- _Work order A_:
In the chat thread on learning data science tools, why shouldn't SQL be hard to learn for someone who already understands Pandas? Answer in one to three sentences.
- _Work order B_:
Pick up the chat thread on learning data science tools after its final message and keep it going.

- _Given passage_:
But it would be recommended to learn a form of SQL. It shouldn't be too difficult once you understand Pandas, considering df's and db's are conceptually similar.
Oh really? Java???
@timber eagle scala/java are useful for big data applications (eg: data ingestion, processing etc)
Has anyone tried Tech With Tim's Machine Learning tutorial series? Is it good?
anyone have a little experience with extended isolation forest?
was able to implement normal isolation forest without problem
does extended isolation forest actually work for 1 dimension time series data?
@potent nymph idk about that one but personally id recommend 3blue1brown
^
3blue1brown has the best introduction to neural networks
easily
by far
speaking of neural networks
is anyone able to confirm that these notes are correct?
just want to double check i have the right formulas for calculating the derivatives
I'd learn SQL, considering even at my beginner level SQL gets data very fast especially if you are dealing with huge corporate databases.

- _Data for review_:
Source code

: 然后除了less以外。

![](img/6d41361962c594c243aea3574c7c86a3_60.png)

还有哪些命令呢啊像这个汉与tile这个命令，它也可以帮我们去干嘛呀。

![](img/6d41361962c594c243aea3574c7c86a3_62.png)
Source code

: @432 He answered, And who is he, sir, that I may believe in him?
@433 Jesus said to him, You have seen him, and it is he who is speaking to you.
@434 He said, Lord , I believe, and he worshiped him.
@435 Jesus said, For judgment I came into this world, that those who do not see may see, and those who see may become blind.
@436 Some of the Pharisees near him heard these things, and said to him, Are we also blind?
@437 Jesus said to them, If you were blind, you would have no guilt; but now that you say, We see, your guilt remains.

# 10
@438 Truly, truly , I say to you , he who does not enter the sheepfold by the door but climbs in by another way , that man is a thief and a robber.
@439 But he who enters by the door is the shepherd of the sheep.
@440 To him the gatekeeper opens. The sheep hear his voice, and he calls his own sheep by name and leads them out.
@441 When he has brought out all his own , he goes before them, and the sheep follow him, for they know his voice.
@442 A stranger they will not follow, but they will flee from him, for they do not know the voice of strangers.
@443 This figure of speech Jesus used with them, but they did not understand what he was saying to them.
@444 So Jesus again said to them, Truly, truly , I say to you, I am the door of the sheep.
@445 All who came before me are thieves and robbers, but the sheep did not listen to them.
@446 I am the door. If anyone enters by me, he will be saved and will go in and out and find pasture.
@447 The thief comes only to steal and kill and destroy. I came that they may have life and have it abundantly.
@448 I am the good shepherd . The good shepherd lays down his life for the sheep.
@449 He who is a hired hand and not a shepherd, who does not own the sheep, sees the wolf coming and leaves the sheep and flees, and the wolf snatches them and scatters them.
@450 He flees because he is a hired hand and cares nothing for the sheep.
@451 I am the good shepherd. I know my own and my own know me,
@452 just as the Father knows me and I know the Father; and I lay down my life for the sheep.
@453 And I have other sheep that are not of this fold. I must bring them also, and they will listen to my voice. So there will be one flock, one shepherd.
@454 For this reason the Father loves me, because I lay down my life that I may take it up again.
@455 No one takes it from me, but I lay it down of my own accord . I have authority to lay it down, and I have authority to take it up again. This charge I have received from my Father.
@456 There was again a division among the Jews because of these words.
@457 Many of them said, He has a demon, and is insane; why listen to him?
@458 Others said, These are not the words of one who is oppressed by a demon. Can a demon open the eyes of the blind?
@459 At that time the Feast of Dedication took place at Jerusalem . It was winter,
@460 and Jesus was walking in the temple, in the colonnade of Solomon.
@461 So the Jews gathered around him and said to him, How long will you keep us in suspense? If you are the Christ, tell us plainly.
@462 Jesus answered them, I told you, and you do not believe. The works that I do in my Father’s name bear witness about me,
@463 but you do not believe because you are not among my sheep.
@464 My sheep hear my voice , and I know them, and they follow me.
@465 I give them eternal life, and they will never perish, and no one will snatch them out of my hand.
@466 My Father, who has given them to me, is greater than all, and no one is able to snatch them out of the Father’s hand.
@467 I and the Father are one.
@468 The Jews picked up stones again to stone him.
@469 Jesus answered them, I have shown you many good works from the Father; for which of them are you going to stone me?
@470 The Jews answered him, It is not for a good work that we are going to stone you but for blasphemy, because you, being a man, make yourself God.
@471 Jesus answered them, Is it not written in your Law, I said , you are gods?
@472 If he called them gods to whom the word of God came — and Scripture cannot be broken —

- _Response area A_:
Dataframes and databases are conceptually similar, so SQL shouldn't be too difficult once you understand Pandas.

- _Response area B_:
Above about 100k rows in excel things start getting slow
So if a company is being smart about their data, they should migrate to SQL once their rows reach 100k or more.
SQL is not like Excel, instead of clicking a cell or selecting a row, you must write a script.
This script can be shared to access the same database on the server.
@gaunt tusk isn't a^{L-1} just z^{L}? I take it that a is the current layer and z is the previous layer. Also, is W^{L} just the weight matrix from z^{L} to a^{L}? Because in that case z^{L} is independent of w^{L}
it's only the weighted sum? What about the activation/transition function? Or is your network linear
holdon i'll list out what each one is
a{l} = Activation ( ó(z{l}) )
a{l-1} = Previous neuron activation
z{l} = weighted sum ( (a{l-1}*w{l}) + b{l} )
w{l} = weight
b{l} = bias
c0 = cost ( (a{l} - y)^2 )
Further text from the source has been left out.